Dataset records
Start of Block

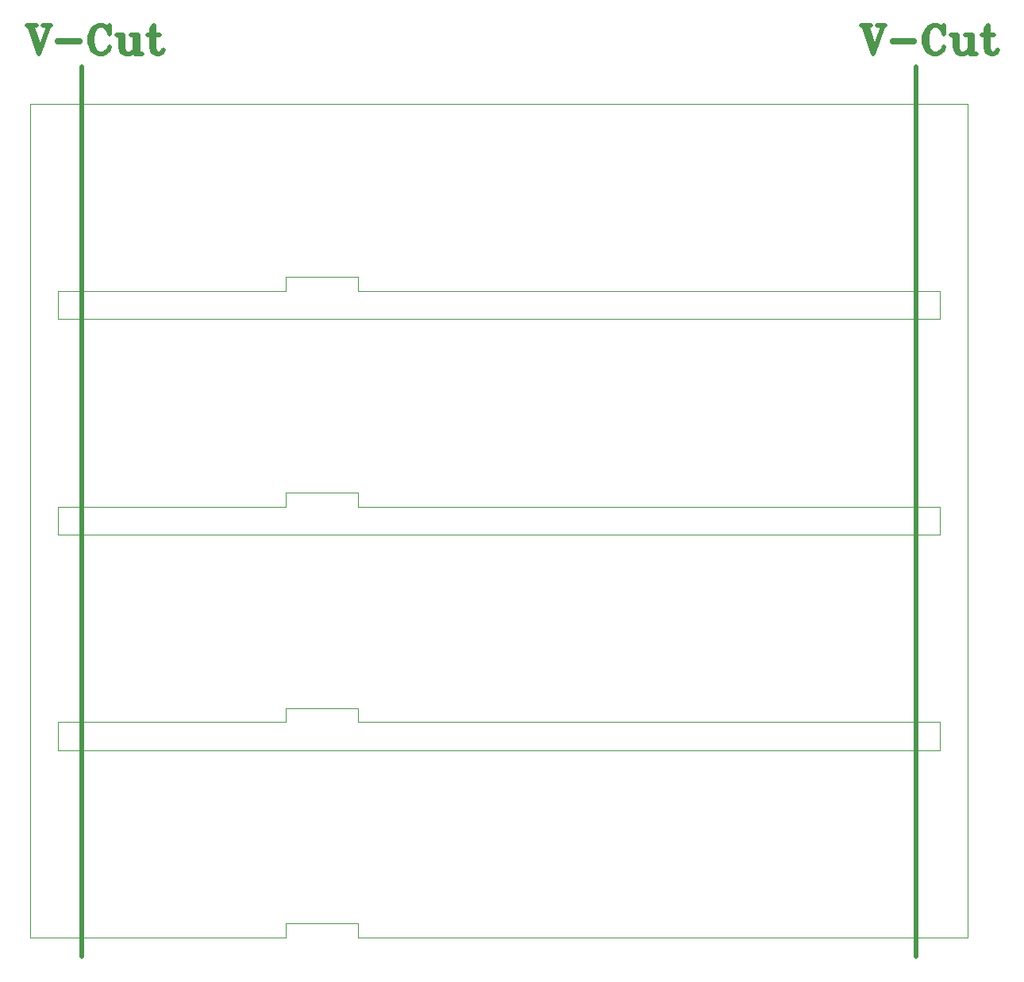
<source format=gko>
%FSLAX46Y46*%
%MOMM*%
%ADD10C,0.010000*%
%ADD11C,0.500000*%
G01*
G01*
%LPD*%
D10*
X3000000Y23000000D02*
X3000000Y20000000D01*
D10*
X3000000Y20000000D02*
X97000000Y20000000D01*
D10*
X97000000Y20000000D02*
X97000000Y23000000D01*
D10*
X97000000Y23000000D02*
X35000000Y23000000D01*
D10*
X35000000Y23000000D02*
X35000000Y24500000D01*
D10*
X35000000Y24500000D02*
X27250000Y24500000D01*
D10*
X27250000Y24500000D02*
X27250000Y23000000D01*
D10*
X27250000Y23000000D02*
X3000000Y23000000D01*
D10*
X3000000Y46000000D02*
X3000000Y43000000D01*
D10*
X3000000Y43000000D02*
X97000000Y43000000D01*
D10*
X97000000Y43000000D02*
X97000000Y46000000D01*
D10*
X97000000Y46000000D02*
X35000000Y46000000D01*
D10*
X35000000Y46000000D02*
X35000000Y47500000D01*
D10*
X35000000Y47500000D02*
X27250000Y47500000D01*
D10*
X27250000Y47500000D02*
X27250000Y46000000D01*
D10*
X27250000Y46000000D02*
X3000000Y46000000D01*
D10*
X3000000Y69000000D02*
X3000000Y66000000D01*
D10*
X3000000Y66000000D02*
X97000000Y66000000D01*
D10*
X97000000Y66000000D02*
X97000000Y69000000D01*
D10*
X97000000Y69000000D02*
X35000000Y69000000D01*
D10*
X35000000Y69000000D02*
X35000000Y70500000D01*
D10*
X35000000Y70500000D02*
X27250000Y70500000D01*
D10*
X27250000Y70500000D02*
X27250000Y69000000D01*
D10*
X27250000Y69000000D02*
X3000000Y69000000D01*
D10*
X35000000Y0D02*
X35000000Y1500000D01*
D10*
X35000000Y1500000D02*
X27250000Y1500000D01*
D10*
X27250000Y1500000D02*
X27250000Y0D01*
D10*
X27250000Y0D02*
X0Y0D01*
D10*
X0Y0D02*
X0Y89000000D01*
D10*
X0Y89000000D02*
X100000000Y89000000D01*
D10*
X100000000Y89000000D02*
X100000000Y0D01*
D10*
X100000000Y0D02*
X35000000Y0D01*
D11*
X928571Y94321432D02*
X-71428Y97321432D01*
D11*
X928571Y94750000D02*
X71428Y97321432D01*
D11*
X928571Y94321432D02*
X928571Y94750000D01*
D11*
X1071428Y94750000D02*
X214285Y97321432D01*
D11*
X928571Y94321432D02*
X1928571Y97178568D01*
D11*
X642857Y97321432D02*
X-357142Y97321432D01*
D11*
X2214285Y97321432D02*
X1357142Y97321432D01*
D11*
X71428Y97035712D02*
X-214285Y97321432D01*
D11*
X214285Y97035712D02*
X357142Y97321432D01*
D11*
X214285Y97178568D02*
X500000Y97321432D01*
D11*
X1928571Y97178568D02*
X1642857Y97321432D01*
D11*
X1928571Y97178568D02*
X2071428Y97321432D01*
D11*
X5357143Y95750000D02*
X2928571Y95750000D01*
D11*
X5357143Y95607144D02*
X5357143Y95750000D01*
D11*
X2928571Y95607144D02*
X2928571Y95750000D01*
D11*
X5357143Y95607144D02*
X2928571Y95607144D01*
D11*
X8500000Y97321432D02*
X8357143Y96892856D01*
D11*
X8500000Y96464288D02*
X8500000Y97321432D01*
D11*
X8357143Y96892856D02*
X8500000Y96464288D01*
D11*
X8071428Y97178568D02*
X8357143Y96892856D01*
D11*
X7785714Y97321432D02*
X8071428Y97178568D01*
D11*
X7357142Y97321432D02*
X7785714Y97321432D01*
D11*
X6928571Y97178568D02*
X7357142Y97321432D01*
D11*
X6642857Y96892856D02*
X6928571Y97178568D01*
D11*
X6500000Y96607144D02*
X6642857Y96892856D01*
D11*
X6357143Y96178568D02*
X6500000Y96607144D01*
D11*
X6357143Y95464288D02*
X6357143Y96178568D01*
D11*
X6500000Y95035712D02*
X6357143Y95464288D01*
D11*
X6642857Y94750000D02*
X6500000Y95035712D01*
D11*
X6928571Y94464288D02*
X6642857Y94750000D01*
D11*
X7357142Y94321432D02*
X6928571Y94464288D01*
D11*
X7785714Y94321432D02*
X7357142Y94321432D01*
D11*
X8071428Y94464288D02*
X7785714Y94321432D01*
D11*
X8357143Y94750000D02*
X8071428Y94464288D01*
D11*
X8500000Y95035712D02*
X8357143Y94750000D01*
D11*
X6642857Y96607144D02*
X6785714Y96892856D01*
D11*
X6500000Y96178568D02*
X6642857Y96607144D01*
D11*
X6500000Y95464288D02*
X6500000Y96178568D01*
D11*
X6642857Y95035712D02*
X6500000Y95464288D01*
D11*
X6785714Y94750000D02*
X6642857Y95035712D01*
D11*
X7071428Y97178568D02*
X7357142Y97321432D01*
D11*
X6785714Y96750000D02*
X7071428Y97178568D01*
D11*
X6642857Y96178568D02*
X6785714Y96750000D01*
D11*
X6642857Y95464288D02*
X6642857Y96178568D01*
D11*
X6785714Y94892856D02*
X6642857Y95464288D01*
D11*
X7071428Y94464288D02*
X6785714Y94892856D01*
D11*
X7357142Y94321432D02*
X7071428Y94464288D01*
D11*
X9642857Y95035712D02*
X9642857Y96321432D01*
D11*
X9785714Y94607144D02*
X9642857Y95035712D01*
D11*
X9928571Y94464288D02*
X9785714Y94607144D01*
D11*
X10214286Y94321432D02*
X9928571Y94464288D01*
D11*
X10642857Y94321432D02*
X10214286Y94321432D01*
D11*
X10928571Y94464288D02*
X10642857Y94321432D01*
D11*
X11071428Y94607144D02*
X10928571Y94464288D01*
D11*
X11214286Y94892856D02*
X11071428Y94607144D01*
D11*
X9785714Y94892856D02*
X9785714Y96178568D01*
D11*
X9928571Y94607144D02*
X9785714Y94892856D01*
D11*
X9928571Y96321432D02*
X9214286Y96321432D01*
D11*
X9928571Y94892856D02*
X9928571Y96321432D01*
D11*
X10071428Y94464288D02*
X9928571Y94892856D01*
D11*
X10214286Y94321432D02*
X10071428Y94464288D01*
D11*
X11214286Y94321432D02*
X11214286Y96321432D01*
D11*
X11928571Y94321432D02*
X11214286Y94321432D01*
D11*
X11357143Y94464288D02*
X11357143Y96178568D01*
D11*
X11500000Y96321432D02*
X10785714Y96321432D01*
D11*
X11500000Y94321432D02*
X11500000Y96321432D01*
D11*
X9642857Y96178568D02*
X9357143Y96321432D01*
D11*
X9642857Y96035712D02*
X9500000Y96321432D01*
D11*
X11642857Y94321432D02*
X11500000Y94607144D01*
D11*
X11785714Y94321432D02*
X11500000Y94464288D01*
D11*
X12928571Y95035712D02*
X12928571Y97035712D01*
D11*
X13071428Y94607144D02*
X12928571Y95035712D01*
D11*
X13214286Y94464288D02*
X13071428Y94607144D01*
D11*
X13500000Y94321432D02*
X13214286Y94464288D01*
D11*
X13785714Y94321432D02*
X13500000Y94321432D01*
D11*
X14071428Y94464288D02*
X13785714Y94321432D01*
D11*
X14214285Y94750000D02*
X14071428Y94464288D01*
D11*
X13071428Y94892856D02*
X13071428Y97035712D01*
D11*
X13214286Y94607144D02*
X13071428Y94892856D01*
D11*
X13214286Y97321432D02*
X12928571Y97035712D01*
D11*
X13214286Y94892856D02*
X13214286Y97321432D01*
D11*
X13357143Y94464288D02*
X13214286Y94892856D01*
D11*
X13500000Y94321432D02*
X13357143Y94464288D01*
D11*
X13785714Y96321432D02*
X12500000Y96321432D01*
D11*
X89928568Y94321432D02*
X88928568Y97321432D01*
D11*
X89928568Y94750000D02*
X89071432Y97321432D01*
D11*
X89928568Y94321432D02*
X89928568Y94750000D01*
D11*
X90071432Y94750000D02*
X89214288Y97321432D01*
D11*
X89928568Y94321432D02*
X90928568Y97178568D01*
D11*
X89642856Y97321432D02*
X88642856Y97321432D01*
D11*
X91214288Y97321432D02*
X90357144Y97321432D01*
D11*
X89071432Y97035712D02*
X88785712Y97321432D01*
D11*
X89214288Y97035712D02*
X89357144Y97321432D01*
D11*
X89214288Y97178568D02*
X89500000Y97321432D01*
D11*
X90928568Y97178568D02*
X90642856Y97321432D01*
D11*
X90928568Y97178568D02*
X91071432Y97321432D01*
D11*
X94357144Y95750000D02*
X91928568Y95750000D01*
D11*
X94357144Y95607144D02*
X94357144Y95750000D01*
D11*
X91928568Y95607144D02*
X91928568Y95750000D01*
D11*
X94357144Y95607144D02*
X91928568Y95607144D01*
D11*
X97500000Y97321432D02*
X97357144Y96892856D01*
D11*
X97500000Y96464288D02*
X97500000Y97321432D01*
D11*
X97357144Y96892856D02*
X97500000Y96464288D01*
D11*
X97071424Y97178568D02*
X97357144Y96892856D01*
D11*
X96785712Y97321432D02*
X97071424Y97178568D01*
D11*
X96357144Y97321432D02*
X96785712Y97321432D01*
D11*
X95928568Y97178568D02*
X96357144Y97321432D01*
D11*
X95642856Y96892856D02*
X95928568Y97178568D01*
D11*
X95500000Y96607144D02*
X95642856Y96892856D01*
D11*
X95357144Y96178568D02*
X95500000Y96607144D01*
D11*
X95357144Y95464288D02*
X95357144Y96178568D01*
D11*
X95500000Y95035712D02*
X95357144Y95464288D01*
D11*
X95642856Y94750000D02*
X95500000Y95035712D01*
D11*
X95928568Y94464288D02*
X95642856Y94750000D01*
D11*
X96357144Y94321432D02*
X95928568Y94464288D01*
D11*
X96785712Y94321432D02*
X96357144Y94321432D01*
D11*
X97071424Y94464288D02*
X96785712Y94321432D01*
D11*
X97357144Y94750000D02*
X97071424Y94464288D01*
D11*
X97500000Y95035712D02*
X97357144Y94750000D01*
D11*
X95642856Y96607144D02*
X95785712Y96892856D01*
D11*
X95500000Y96178568D02*
X95642856Y96607144D01*
D11*
X95500000Y95464288D02*
X95500000Y96178568D01*
D11*
X95642856Y95035712D02*
X95500000Y95464288D01*
D11*
X95785712Y94750000D02*
X95642856Y95035712D01*
D11*
X96071432Y97178568D02*
X96357144Y97321432D01*
D11*
X95785712Y96750000D02*
X96071432Y97178568D01*
D11*
X95642856Y96178568D02*
X95785712Y96750000D01*
D11*
X95642856Y95464288D02*
X95642856Y96178568D01*
D11*
X95785712Y94892856D02*
X95642856Y95464288D01*
D11*
X96071432Y94464288D02*
X95785712Y94892856D01*
D11*
X96357144Y94321432D02*
X96071432Y94464288D01*
D11*
X98642856Y95035712D02*
X98642856Y96321432D01*
D11*
X98785712Y94607144D02*
X98642856Y95035712D01*
D11*
X98928568Y94464288D02*
X98785712Y94607144D01*
D11*
X99214288Y94321432D02*
X98928568Y94464288D01*
D11*
X99642856Y94321432D02*
X99214288Y94321432D01*
D11*
X99928568Y94464288D02*
X99642856Y94321432D01*
D11*
X100071424Y94607144D02*
X99928568Y94464288D01*
D11*
X100214288Y94892856D02*
X100071424Y94607144D01*
D11*
X98785712Y94892856D02*
X98785712Y96178568D01*
D11*
X98928568Y94607144D02*
X98785712Y94892856D01*
D11*
X98928568Y96321432D02*
X98214288Y96321432D01*
D11*
X98928568Y94892856D02*
X98928568Y96321432D01*
D11*
X99071424Y94464288D02*
X98928568Y94892856D01*
D11*
X99214288Y94321432D02*
X99071424Y94464288D01*
D11*
X100214288Y94321432D02*
X100214288Y96321432D01*
D11*
X100928568Y94321432D02*
X100214288Y94321432D01*
D11*
X100357144Y94464288D02*
X100357144Y96178568D01*
D11*
X100500000Y96321432D02*
X99785712Y96321432D01*
D11*
X100500000Y94321432D02*
X100500000Y96321432D01*
D11*
X98642856Y96178568D02*
X98357144Y96321432D01*
D11*
X98642856Y96035712D02*
X98500000Y96321432D01*
D11*
X100642856Y94321432D02*
X100500000Y94607144D01*
D11*
X100785712Y94321432D02*
X100500000Y94464288D01*
D11*
X101928568Y95035712D02*
X101928568Y97035712D01*
D11*
X102071424Y94607144D02*
X101928568Y95035712D01*
D11*
X102214288Y94464288D02*
X102071424Y94607144D01*
D11*
X102500000Y94321432D02*
X102214288Y94464288D01*
D11*
X102785712Y94321432D02*
X102500000Y94321432D01*
D11*
X103071424Y94464288D02*
X102785712Y94321432D01*
D11*
X103214288Y94750000D02*
X103071424Y94464288D01*
D11*
X102071424Y94892856D02*
X102071424Y97035712D01*
D11*
X102214288Y94607144D02*
X102071424Y94892856D01*
D11*
X102214288Y97321432D02*
X101928568Y97035712D01*
D11*
X102214288Y94892856D02*
X102214288Y97321432D01*
D11*
X102357144Y94464288D02*
X102214288Y94892856D01*
D11*
X102500000Y94321432D02*
X102357144Y94464288D01*
D11*
X102785712Y96321432D02*
X101500000Y96321432D01*
D11*
X5500000Y93000000D02*
X5500000Y-2000000D01*
D11*
X94500000Y93000000D02*
X94500000Y-2000000D01*
G75*
M02*

</source>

End of Block

Instructions to follow
Your answer should be the exact lines above from the one with "X7785714Y94321432D01*" through the one with "X10928571Y94464288D01*", both included, and nothing besides.

Reply to the task
X7785714Y94321432D01*
D11*
X8357143Y94750000D02*
X8071428Y94464288D01*
D11*
X8500000Y95035712D02*
X8357143Y94750000D01*
D11*
X6642857Y96607144D02*
X6785714Y96892856D01*
D11*
X6500000Y96178568D02*
X6642857Y96607144D01*
D11*
X6500000Y95464288D02*
X6500000Y96178568D01*
D11*
X6642857Y95035712D02*
X6500000Y95464288D01*
D11*
X6785714Y94750000D02*
X6642857Y95035712D01*
D11*
X7071428Y97178568D02*
X7357142Y97321432D01*
D11*
X6785714Y96750000D02*
X7071428Y97178568D01*
D11*
X6642857Y96178568D02*
X6785714Y96750000D01*
D11*
X6642857Y95464288D02*
X6642857Y96178568D01*
D11*
X6785714Y94892856D02*
X6642857Y95464288D01*
D11*
X7071428Y94464288D02*
X6785714Y94892856D01*
D11*
X7357142Y94321432D02*
X7071428Y94464288D01*
D11*
X9642857Y95035712D02*
X9642857Y96321432D01*
D11*
X9785714Y94607144D02*
X9642857Y95035712D01*
D11*
X9928571Y94464288D02*
X9785714Y94607144D01*
D11*
X10214286Y94321432D02*
X9928571Y94464288D01*
D11*
X10642857Y94321432D02*
X10214286Y94321432D01*
D11*
X10928571Y94464288D02*
X10642857Y94321432D01*
D11*
X11071428Y94607144D02*
X10928571Y94464288D01*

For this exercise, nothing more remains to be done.